--- Start of The records ---
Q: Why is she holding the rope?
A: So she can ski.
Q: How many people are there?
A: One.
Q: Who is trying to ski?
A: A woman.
--- End of The records ---
▸ Given instruction
Copy every line of the listing above word for word, changing nothing.

▸ Correct response
Q: Why is she holding the rope?
A: So she can ski.
Q: How many people are there?
A: One.
Q: Who is trying to ski?
A: A woman.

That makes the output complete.